Both the north and east elevations are buff brick and ornamented with limestone. An unenriched limestone entablature spans the east elevation at the 3rd floor level and wraps around the east and west projecting wings at the north elevation. The north elevation continues to serve as the loading dock area at the 1st floor, though no longer for the postal service. At the 2nd- and 3rd-floor levels the east and west wings project and the recessed area forms a small, light court where the windows of the courtroom are revealed. The original east elevation is somewhat obscured by a buff brick addition at the 1st-floor level. The east elevation repeats the same ornamentation as the west, with the four brick-engaged pilasters with Tuscan caps supporting the unenriched entablature. However, due to the addition, only the tops of the pilasters are visible. It appears that the east elevation was originally identical to the west.

The main, original courtroom is located in the center of the 2nd floor. A wood panel wainscot to 4-foot height encircles the room. The wainscot is ornamented with fluted columns at 2-foot intervals, thus the wainscot mirrors the fluted pilasters of the walls and matches the original courtroom furniture. The north and south walls are accented with fluted plaster engaged pilasters. The plaster crown mold is in the form of a band with blue rectangular fields highlighted with gold. Above each pilaster the blue rectangle is larger and contains a scroll design; between the pilasters the rectangles are smaller and have a sheaf design. Perhaps the most striking feature of the courtroom is the mural behind the rostrum. The mural, painted by artist Xavier Gonzales, is Belgian linen on canvas using zinc white, earth and cadmium colors. The setting is characteristic of the environment of Huntsville and includes five figures symbolizing different phases of society.

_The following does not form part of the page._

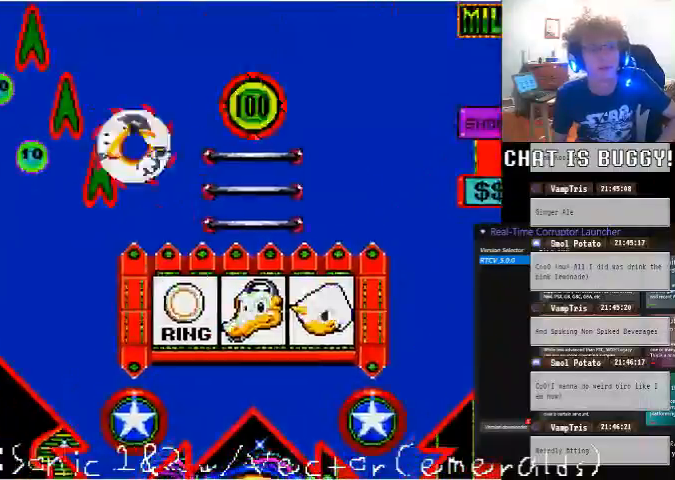
{"dt_ms": 500, "buttons": [], "left_stick": "center", "right_stick": "center", "events": [[300, "X", "down"], [450, "X", "up"]]}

The figures represent youth, scientific agriculture, work, artistic endeavors and motherhood. The mural was commissioned by the Section of Painting and Sculpture and was installed October 27, 1937.

Of the 18 restrooms originally in the building, eight are still in nearly original condition. The original restrooms are the public restrooms off the 2nd- and 3rd-floor corridors; the private restroom in the 1st floor, southwest, judge's chambers (formerly the postmaster's office); the 2nd-floor judge's chambers private restroom; and the restrooms in the jury and petit jury rooms of the 3rd floor.

There is a large lobby, the former postal lobby, on the first floor and smaller lobbies on 2nd and 3rd floors. Functional public corridors still exist on the 2nd and 3rd floors; the original first floor corridor has been converted into the court tenant space. The tenant spaces are located on the 1st, 2nd, and 3rd floors. On the 1st floor are the newly finished courtroom and another contemporary courtroom, the visiting judge's suite and the Clerk of Courts offices. The main courtroom is on the 2nd floor and the tenant space here is given over to a judge's suite and library on the west side, and the U.S. Marshall's office and detention cell on the east. The 3rd-floor tenant space at the outside of a single loaded U-shaped corridor contains jury rooms, and other related court offices. Typically, all the tenant spaces have been altered to some degree. The basement still serves primarily as the service, mechanical and storage area of the building, and there are also a few small offices here.